Article by Diane Barbé in Berlin // Tuesday, Feb. 7, 2018
Our hearing system operates in full surround: from the rasp of gravel under our feet to the drone of an airplane high above us, our ears and bodies efficiently locate noise sources in our environment. Yet most music, in the Western tradition, has been performed in a frontal disposition, and while stereophony has been widely used for recording and playback since the late 1930s, techniques for reproducing sound still cannot match the complexity of our listening experience.
In December 2017, a new venue opened in Berlin: MONOM. Located in a warehouse at Funkhaus, the GDR’s former radio broadcasting station, this Centre for Spatial Sound is now home to “the world’s most advanced spatial sound instrument,” a large-scale sound system that can immerse up to 400 people underneath 48 suspended omnidirectional speakers and nine subs under the floor. This technological achievement was built by 4DSOUND, a creative and technical collective that also operates in Budapest and Amsterdam, with the intention to explore spatial sound as a medium.
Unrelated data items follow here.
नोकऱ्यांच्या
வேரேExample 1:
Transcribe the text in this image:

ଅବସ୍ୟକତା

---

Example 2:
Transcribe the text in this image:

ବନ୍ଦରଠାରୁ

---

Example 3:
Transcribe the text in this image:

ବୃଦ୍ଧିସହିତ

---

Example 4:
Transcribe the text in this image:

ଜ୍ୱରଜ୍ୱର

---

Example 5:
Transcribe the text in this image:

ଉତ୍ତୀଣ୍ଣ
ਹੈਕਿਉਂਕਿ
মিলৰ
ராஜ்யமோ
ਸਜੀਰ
As part of the 2018 CTM Festival program ‘Transcend the Turmoil,’ MONOM presented the four-night event ‘Imagining the Hyperspace’ by Russian sound artist and researcher IOANN, who has been an artist-in-residence at the Spatial Sound Institute in Budapest since November 2016. The consecutive nights also hosted supporting performances by Gaika, Pan Daijing, FIS and TFC. At the beginning of each show, a warm female voice whirled around the warehouse, meandering through a forest of tall mesh towers, reminding the audience to avoid creating distracting light with mobile phones. And then it began: electronic murmurs ushered above in the smoke, visceral basses vibrated through the bodies of the audience, deconstructed shrieks of machines bolted in diagonals. In the quieter moments, it was possible to locate the sources of each sound, but as the room transformed into a polyphonic universe, we became submerged into an abstract environment, our ears and chests filled with futuristic rumbles.
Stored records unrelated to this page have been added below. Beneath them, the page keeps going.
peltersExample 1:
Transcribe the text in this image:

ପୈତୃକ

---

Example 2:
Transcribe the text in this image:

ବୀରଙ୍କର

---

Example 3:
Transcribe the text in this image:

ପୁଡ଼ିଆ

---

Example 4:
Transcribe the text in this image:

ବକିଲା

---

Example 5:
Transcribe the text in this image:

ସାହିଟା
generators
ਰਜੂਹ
The space of the warehouse was sculpted with sound. Using software interfaces to visualise the grid of speakers, the artists created physical volumes and palpable atmospheres that enveloped the audience. These geometries are, in a way, the epitome of an immersive aural experience. Apart from Gaika’s performance, visual displays were completely secondary; lights were kept to an atmospheric minimal and the artists were tucked away in the back, supporting the sonic performance rather than directing it. The absence of visible focus points was unsettling, betraying the collective habit of facing towards the performer. In the end, it was 4DSOUND itself that generated and contained the artwork, cultivating a different listening experience and allowing visitors to wonder about all of the various fictional universes that could be created at MONOM.